Memasuki area Mesjid saya langsung mencari pintu masuk ke dalam, cukup sulit karena
dari sekian banyak gerbang hanya satu yang dibuka. Saya harus mengelilingi area
Mesjid yang terbilang cukup luas. Banyak peserta aksi yang duduk-duduk di
sekitar area luar sambil menikmati makanan, kopi atau sekadar bercengkrama
dengan saudara-saudara yang baru dikenal.
Saya
duduk di pelataran Mesjid sekitar mobil pers, ada banyak sekali pers yang
meliput, hampir semua saluran televisi saya rasa ada. Sedikit heran juga saat
ada teman yang mengatakan kalau mereka sulit sekali mencari informasi tentang
aksi di televisi.
Saya
duduk santai sambil menikmati kopi dari ibu-ibu yang menjual kopi sambil
berkeliling membawa termos. Sekitar lima meter dari tempat saya duduk ada dua
orang remaja yang tidur hanya menggunakan alas koran, mengenakan baju koko
putih lengan pendek, celana bahan berwarna hitam. Yang saya salut adalah,
mereka membawa dua buah bendera dengan tongkat yang panjangnya sekitar dua
setengah meter.

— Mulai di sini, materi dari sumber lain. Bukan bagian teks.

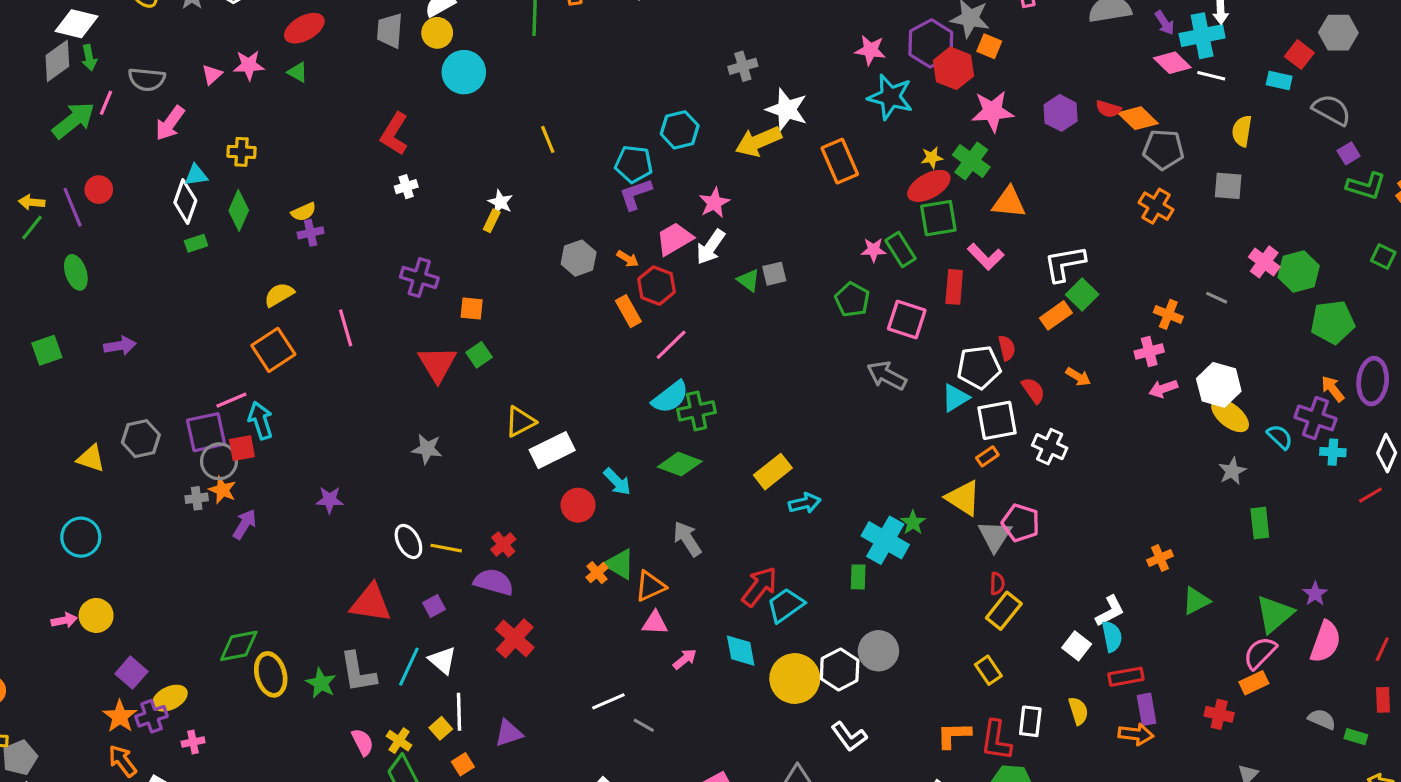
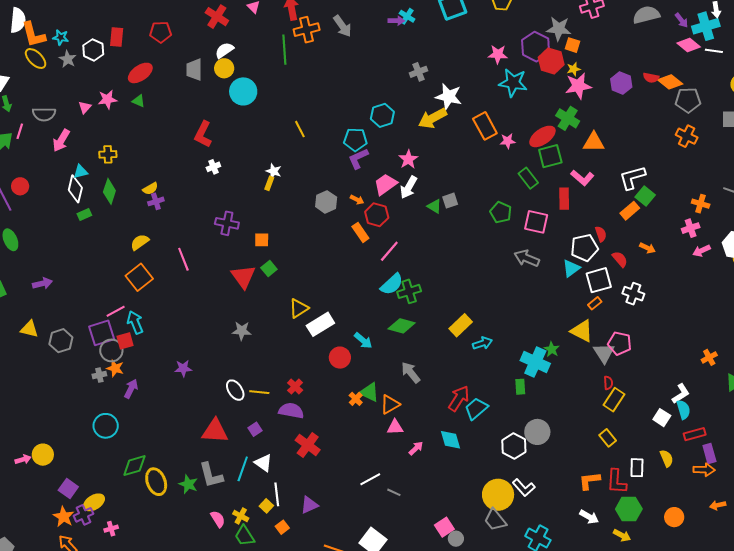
yellow star: (932, 158) -> (574, 69), moved
pink star: (874, 250) -> (508, 141), moved
yellow triangle: (91, 458) -> (29, 329), moved
cyan circle: (81, 537) -> (106, 426), moved
yellow circle: (795, 679) -> (498, 495), moved

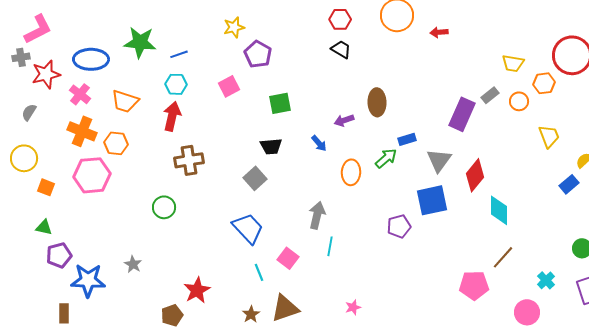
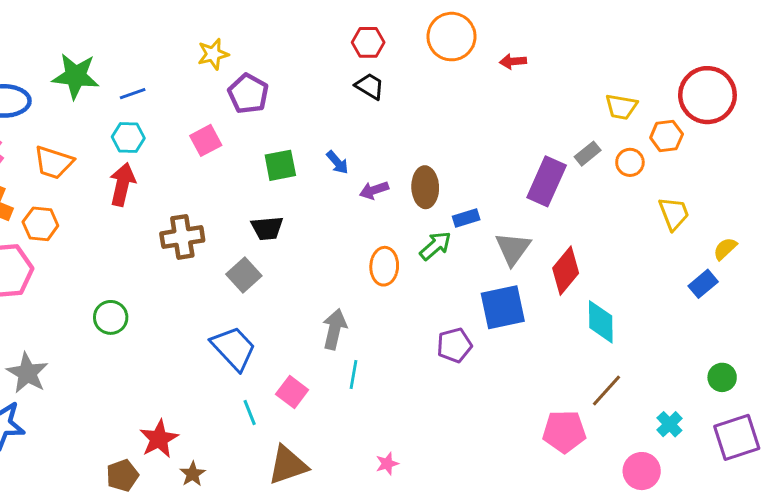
brown ellipse: (377, 102) -> (425, 187), moved
blue arrow: (319, 143) -> (337, 162), moved
brown cross: (189, 160) -> (182, 237), moved
gray star: (133, 264) -> (27, 373), moved, size x1.6
brown star: (251, 314) -> (193, 474), moved

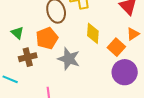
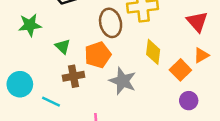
purple circle: (125, 72) -> (189, 101), size x0.6

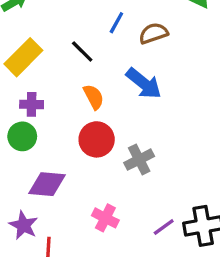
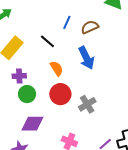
blue arrow: (144, 83) -> (86, 58), turned 30
green circle: (22, 136) -> (27, 94), moved

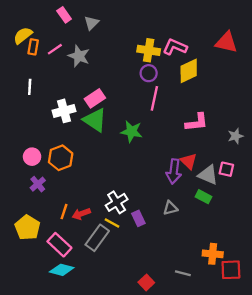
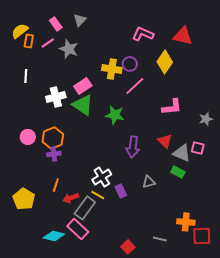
pink rectangle: (64, 15) -> (56, 24), moved
red triangle: (226, 42) -> (183, 36), moved
pink L-shape: (175, 47) -> (143, 34), moved
yellow cross: (149, 50) -> (112, 69), moved
yellow diamond: (189, 71) -> (165, 62), turned -30
pink line: (154, 98) -> (135, 86), turned 35
purple arrow: (174, 171) -> (133, 147), moved
purple cross: (38, 184) -> (54, 154), moved, turned 32
red arrow: (81, 214) -> (71, 198), moved
pink rectangle: (59, 245) -> (78, 229), moved

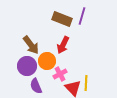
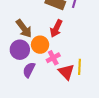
purple semicircle: (36, 86) -> (29, 70), turned 49

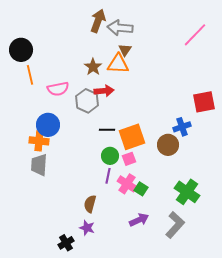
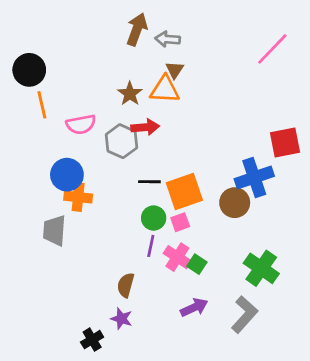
gray arrow: (120, 28) -> (168, 39), size x0.7
blue cross: (182, 127) -> (254, 177), size x1.5
orange cross: (39, 141) -> (78, 197), moved

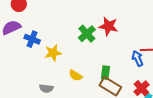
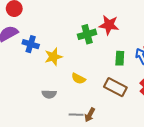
green cross: (87, 34) -> (87, 34), turned 30
green rectangle: (105, 73) -> (120, 58), moved

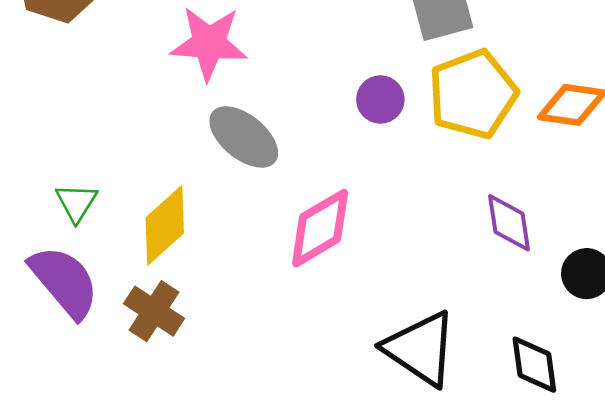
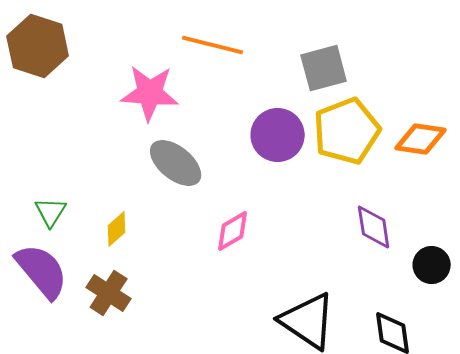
purple circle: (380, 99) -> (278, 135), size x1.5
yellow diamond: (165, 225) -> (117, 229), size x0.6
pink diamond: (320, 228) -> (233, 231), size x0.7

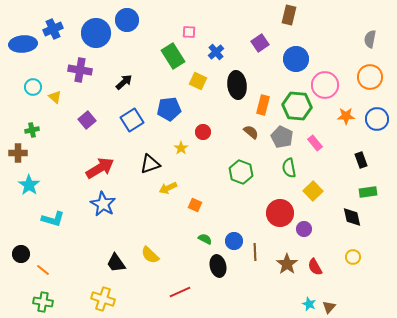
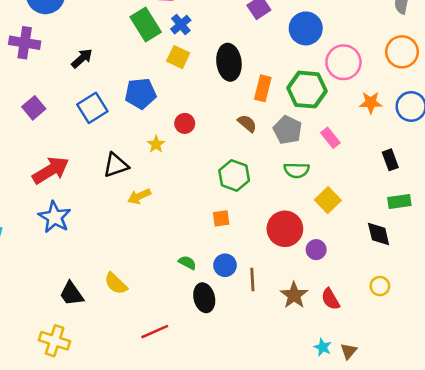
blue cross: (216, 52) -> (181, 25), moved
green semicircle: (289, 168) -> (297, 170), turned -78
orange square: (195, 205) -> (221, 218), moved, turned -32

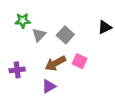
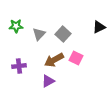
green star: (23, 21) -> (16, 26), moved

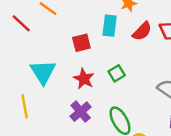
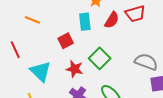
red line: (21, 23) -> (15, 50), moved, turned 36
green square: (117, 73) -> (100, 58), size x1.5

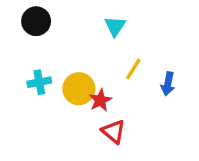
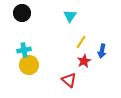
yellow circle: (79, 89) -> (29, 65), moved
red star: (100, 100) -> (84, 61), moved

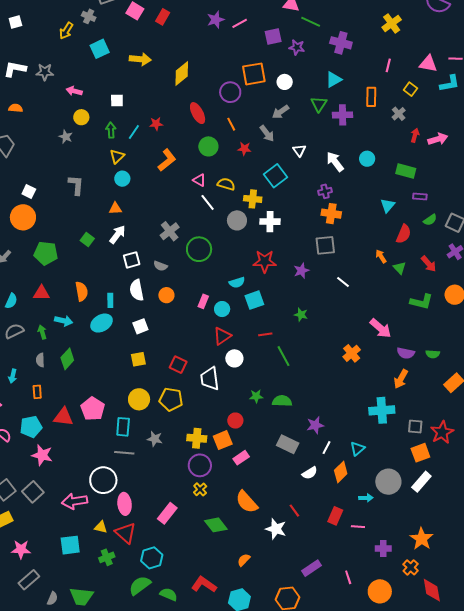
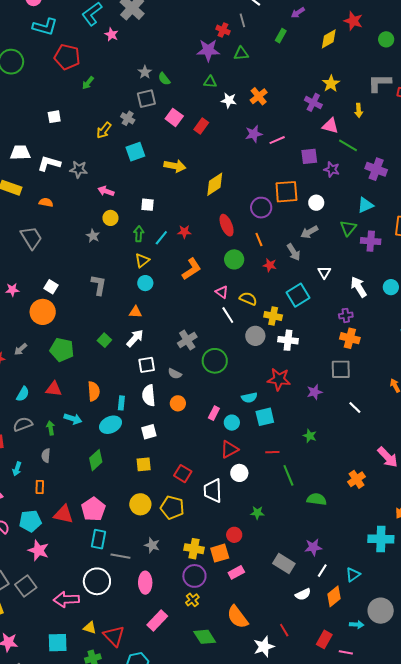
green diamond: (67, 359) -> (96, 460), moved
green semicircle: (282, 401) -> (317, 499), moved
cyan rectangle: (123, 427) -> (98, 539), moved
pink ellipse: (125, 504) -> (145, 583), moved
white star: (276, 529) -> (264, 647), turned 30

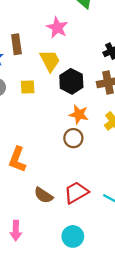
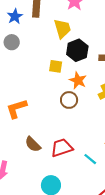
yellow square: (28, 87) -> (56, 66), moved
orange L-shape: (17, 159) -> (17, 109), turned 40

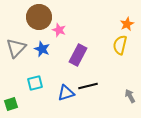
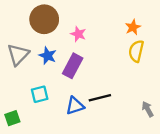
orange star: (127, 24) -> (133, 27), moved
pink star: (59, 30) -> (78, 34), moved
purple rectangle: (78, 55) -> (73, 66), moved

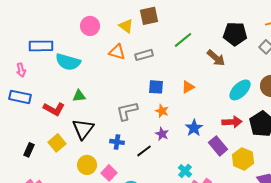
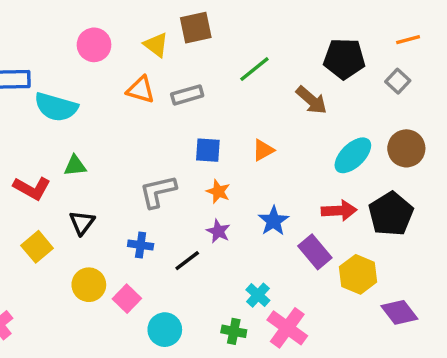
black triangle: (83, 129) -> (82, 223), size x0.7

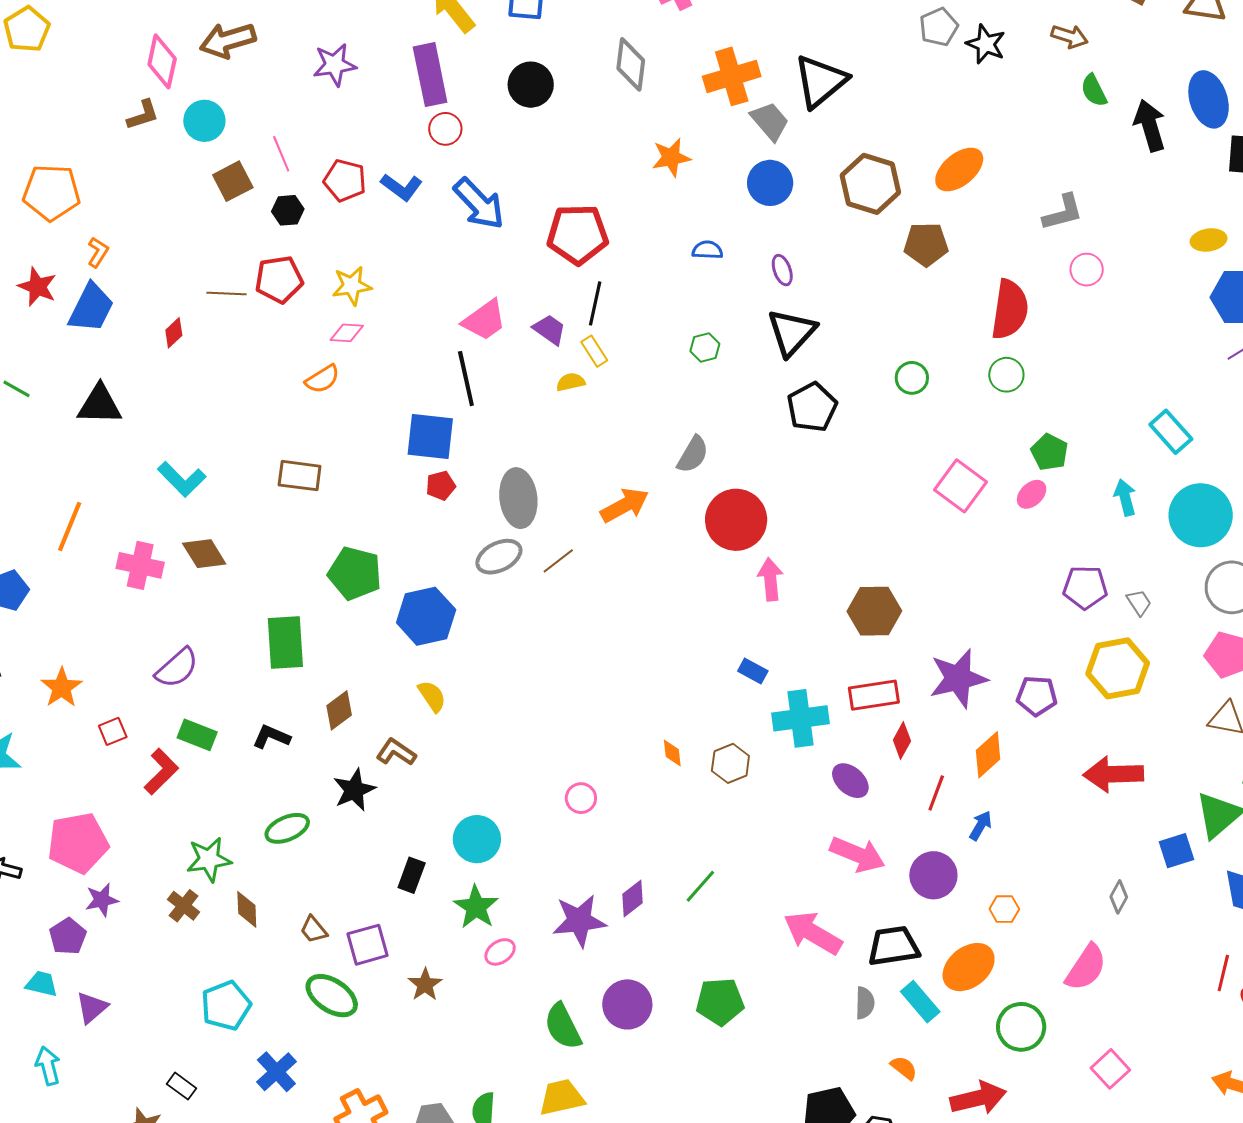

Tongkat yang diikat bendera tersebut disampirkan pada dinding
Mesjid agar tetap berdiri, tak ada niat sepertinya untuk menjadikan bendera
untuk sekadar selimut penghalau hawa dingin.
Tiba-tiba
hujan semakin deras, salah satu dari mereka bangun sambil mengigigil. Saya hampiri
dia dan menawarkan kopi. Pada titik ini saya merasa malu luar biasa. Remaja tersebut
menjelaskan kalau dia berasal dari daerah Sukabumi -kampung halaman saya-
dengan naik kereta. Hanya berdua, dengan perlengkapan yang saya rasa seadanya
rela jauh-jauh datang ke Jakarta. Saya, mengenakan tiga lapis pakaian yang
memang sudah saya siapkan, kaus, gamis panjang selutut dan jaket semi parka,
celana jeans, tas anti air dan sandal gunung anti selip. Saya tawarkan jaket
saya untuk dijadikan selimut temannya yang masih tidur. Remaja itupun tampaknya
masih mengantuk, mungkin dia sudah tiba sejak malam tadi. Tubuh saya sedikit
dingin karena biasan air hujan yang makin keras tapi tati saya hangat.
Angin
semakin kencang, banyak peserta yang semakin merapat ke dinding, bendera jatuh
saya lekas-lekas bangun dan menegakkan kembali. Satu bendera merah putih dan
satunya lagi Ar-Raya bendera hitam bertuliskan Laillahailallah. Baju saya mulai
basah. Tanggung, batin saya. Saya cari kantung plastik yang cukup besar lalu
mulai melakukan sweeping sampah yang
mulai terserak di sekitar pelataran Mesjid. Tidak masalah baju saya basah asal
kebersihan sekitar Mesjid masih tetap bisa terjaga.